> _Source extract_:
....................

The PocketVision app, which was unveiled today at the annual IFA conference in Berlin, was developed in conjunction with Eyecoming, a Chinese social technology company specializing in visual impairments.
According to Census Bureau data, roughly 20% of people in the U.S alone have a disability, more than half of whom report a “severe” disability. This figure is roughly consistent with other countries around the world, too. And it’s against that backdrop that Huawei’s Honor offshoot is launching the PocketVision app.
PocketVision uses quad camera technology and AI smarts for three core scenarios. Firstly, it offers a text-to-speech mode that uses optical character recognition (OCR) to quickly convert pictures into text, and then reads the text out aloud — this could be used to narrate restaurant menus, book snippets, timetables, or just about anything.
Elsewhere, PocketVision also sports a “negative image” mode, which enables users to change the contrast between the text and the background in images they view through their camera lens. This should make it more easy to read text contained on real-world objects, such as a cereal box or medical prescription.
Finally, with “zoom-in” mode, users can use the volume button on their device to magnify and enhance small text, making it less blurry and more legible.
Officially, the PocketVision app is pitched “exclusively” at the Honor 20 Pro smartphone. However, given that it can be downloaded through the Huawei AppGallery (it’s not available through Google Play), it will in fact be available for all Huawei and Honor phones that have the required lenses and AI on board. And it will be available in English, Spanish, Portuguese, German, Italian, and Chinese.
While its focus on Huawei / Honor devices does of course limit the app’s reach, it’s worth remembering that Huawei is still one of the top smartphone companies globally in terms of shipments, though for how much longer is not clear.
PocketVision isn’t the first accessibility-focused app to emerge from Huawei’s vaults. Back in December, the Chinese tech firm launched StorySign, which translates children’s books into sign language using image recognition and OCR. Elsewhere, AI is increasingly being used to improve accessibility across a myriad of initiatives, from smart speakers to self-driving cars and beyond.

....................

> _Extracted records_:

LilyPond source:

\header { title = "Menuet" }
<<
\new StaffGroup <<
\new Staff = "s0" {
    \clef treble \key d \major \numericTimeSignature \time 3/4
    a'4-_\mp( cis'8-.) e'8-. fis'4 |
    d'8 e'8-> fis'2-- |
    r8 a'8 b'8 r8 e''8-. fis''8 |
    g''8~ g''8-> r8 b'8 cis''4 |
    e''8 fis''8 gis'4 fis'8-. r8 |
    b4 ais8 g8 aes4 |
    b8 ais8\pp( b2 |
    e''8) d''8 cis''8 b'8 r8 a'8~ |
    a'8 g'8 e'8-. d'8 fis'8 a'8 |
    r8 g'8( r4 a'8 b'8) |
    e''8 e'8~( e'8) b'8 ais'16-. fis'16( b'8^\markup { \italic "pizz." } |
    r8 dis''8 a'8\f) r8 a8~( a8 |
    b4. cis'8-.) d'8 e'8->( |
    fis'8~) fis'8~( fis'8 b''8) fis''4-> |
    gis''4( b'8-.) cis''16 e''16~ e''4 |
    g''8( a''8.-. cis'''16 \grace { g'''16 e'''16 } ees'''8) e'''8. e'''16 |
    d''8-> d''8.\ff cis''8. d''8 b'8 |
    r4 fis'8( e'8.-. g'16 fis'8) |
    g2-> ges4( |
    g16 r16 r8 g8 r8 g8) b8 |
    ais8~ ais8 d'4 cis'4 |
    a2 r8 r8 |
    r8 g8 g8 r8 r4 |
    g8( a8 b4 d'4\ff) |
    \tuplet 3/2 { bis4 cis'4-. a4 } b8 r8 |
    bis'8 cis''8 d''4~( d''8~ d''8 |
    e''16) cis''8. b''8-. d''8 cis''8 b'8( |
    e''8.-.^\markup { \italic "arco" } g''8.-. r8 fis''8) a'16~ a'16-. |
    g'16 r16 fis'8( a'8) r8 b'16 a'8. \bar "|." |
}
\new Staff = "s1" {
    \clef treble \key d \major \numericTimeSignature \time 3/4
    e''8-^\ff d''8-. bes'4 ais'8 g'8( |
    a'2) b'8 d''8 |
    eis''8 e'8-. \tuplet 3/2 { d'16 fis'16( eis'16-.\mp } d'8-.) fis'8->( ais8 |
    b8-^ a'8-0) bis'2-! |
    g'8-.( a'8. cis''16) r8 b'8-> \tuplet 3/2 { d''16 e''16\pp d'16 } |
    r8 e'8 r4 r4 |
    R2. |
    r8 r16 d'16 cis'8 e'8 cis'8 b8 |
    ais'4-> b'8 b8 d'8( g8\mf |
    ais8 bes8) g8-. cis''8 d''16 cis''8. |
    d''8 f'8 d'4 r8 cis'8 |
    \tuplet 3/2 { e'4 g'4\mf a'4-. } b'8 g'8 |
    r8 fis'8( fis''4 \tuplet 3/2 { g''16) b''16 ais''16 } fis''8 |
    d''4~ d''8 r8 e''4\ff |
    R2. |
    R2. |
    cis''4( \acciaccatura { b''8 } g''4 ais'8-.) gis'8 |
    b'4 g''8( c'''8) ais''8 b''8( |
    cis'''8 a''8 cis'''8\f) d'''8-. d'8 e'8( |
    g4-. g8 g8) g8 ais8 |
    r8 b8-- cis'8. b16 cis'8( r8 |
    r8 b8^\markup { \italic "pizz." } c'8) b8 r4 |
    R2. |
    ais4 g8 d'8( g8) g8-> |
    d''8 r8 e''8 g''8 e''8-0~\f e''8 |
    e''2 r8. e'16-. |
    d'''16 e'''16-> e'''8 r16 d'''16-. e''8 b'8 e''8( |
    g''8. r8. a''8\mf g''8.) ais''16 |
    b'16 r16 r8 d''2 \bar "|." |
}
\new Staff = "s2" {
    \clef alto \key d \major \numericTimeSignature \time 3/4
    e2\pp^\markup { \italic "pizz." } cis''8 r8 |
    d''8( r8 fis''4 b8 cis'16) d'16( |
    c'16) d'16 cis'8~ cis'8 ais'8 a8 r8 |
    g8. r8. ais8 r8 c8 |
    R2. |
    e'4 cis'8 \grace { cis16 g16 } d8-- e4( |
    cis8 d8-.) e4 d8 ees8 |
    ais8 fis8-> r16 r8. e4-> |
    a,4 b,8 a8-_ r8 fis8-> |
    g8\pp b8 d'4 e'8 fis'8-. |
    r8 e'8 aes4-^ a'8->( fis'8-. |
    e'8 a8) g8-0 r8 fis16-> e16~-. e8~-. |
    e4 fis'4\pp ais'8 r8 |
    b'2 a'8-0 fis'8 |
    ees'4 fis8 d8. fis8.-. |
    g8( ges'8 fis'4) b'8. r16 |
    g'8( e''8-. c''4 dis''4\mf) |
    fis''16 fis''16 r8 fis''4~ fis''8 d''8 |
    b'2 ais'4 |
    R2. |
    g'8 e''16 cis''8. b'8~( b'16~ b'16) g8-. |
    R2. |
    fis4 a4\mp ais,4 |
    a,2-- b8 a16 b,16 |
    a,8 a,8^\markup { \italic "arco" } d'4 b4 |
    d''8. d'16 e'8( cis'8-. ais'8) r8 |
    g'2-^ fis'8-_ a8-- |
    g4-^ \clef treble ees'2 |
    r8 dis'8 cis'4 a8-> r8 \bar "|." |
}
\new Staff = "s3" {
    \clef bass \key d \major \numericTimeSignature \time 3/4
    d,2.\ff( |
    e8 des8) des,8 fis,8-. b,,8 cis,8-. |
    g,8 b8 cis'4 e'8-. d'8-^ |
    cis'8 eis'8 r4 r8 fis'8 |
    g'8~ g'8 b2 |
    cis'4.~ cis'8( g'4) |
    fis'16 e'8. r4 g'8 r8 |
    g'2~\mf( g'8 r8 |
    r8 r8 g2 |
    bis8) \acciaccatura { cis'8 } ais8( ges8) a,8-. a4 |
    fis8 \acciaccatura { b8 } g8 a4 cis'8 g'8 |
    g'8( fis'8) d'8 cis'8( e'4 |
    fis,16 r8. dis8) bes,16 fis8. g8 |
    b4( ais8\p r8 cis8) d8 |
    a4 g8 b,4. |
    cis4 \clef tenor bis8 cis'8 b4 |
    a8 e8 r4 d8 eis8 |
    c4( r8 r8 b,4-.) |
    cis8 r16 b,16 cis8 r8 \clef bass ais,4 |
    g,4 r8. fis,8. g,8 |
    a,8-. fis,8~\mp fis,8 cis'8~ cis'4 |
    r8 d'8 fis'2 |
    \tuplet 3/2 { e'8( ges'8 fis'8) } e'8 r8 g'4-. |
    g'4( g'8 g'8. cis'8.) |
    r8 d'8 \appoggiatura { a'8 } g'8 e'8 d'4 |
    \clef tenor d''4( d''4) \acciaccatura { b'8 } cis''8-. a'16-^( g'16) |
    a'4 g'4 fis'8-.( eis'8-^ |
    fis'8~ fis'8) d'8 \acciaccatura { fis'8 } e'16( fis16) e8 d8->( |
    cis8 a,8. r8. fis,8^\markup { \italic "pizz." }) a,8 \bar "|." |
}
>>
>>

....................

> _Required action 1_:
According to the PocketVision article, where can the app be downloaded?
> _Required action 2_:
In the PocketVision article, set down the passage that begins at the words "The PocketVision app, which" and stops after "in visual impairments.", word for word.
> _Required action 3_:
Rewrite the paragraph of the PocketVision article that starts "Officially, the PocketVision app" as a short list that keeps its main facts.
The data shown here was drawn from a separate source.

> _Exercise result 1_:
Through the Huawei AppGallery.

> _Exercise result 2_:
The PocketVision app, which was unveiled today at the annual IFA conference in Berlin, was developed in conjunction with Eyecoming, a Chinese social technology company specializing in visual impairments.

> _Exercise result 3_:
- The app is officially pitched "exclusively" at the Honor 20 Pro smartphone.
- It can be downloaded through the Huawei AppGallery, not Google Play.
- It will therefore be available on all Huawei and Honor phones that have the required lenses and AI.
- It will come in English, Spanish, Portuguese, German, Italian, and Chinese.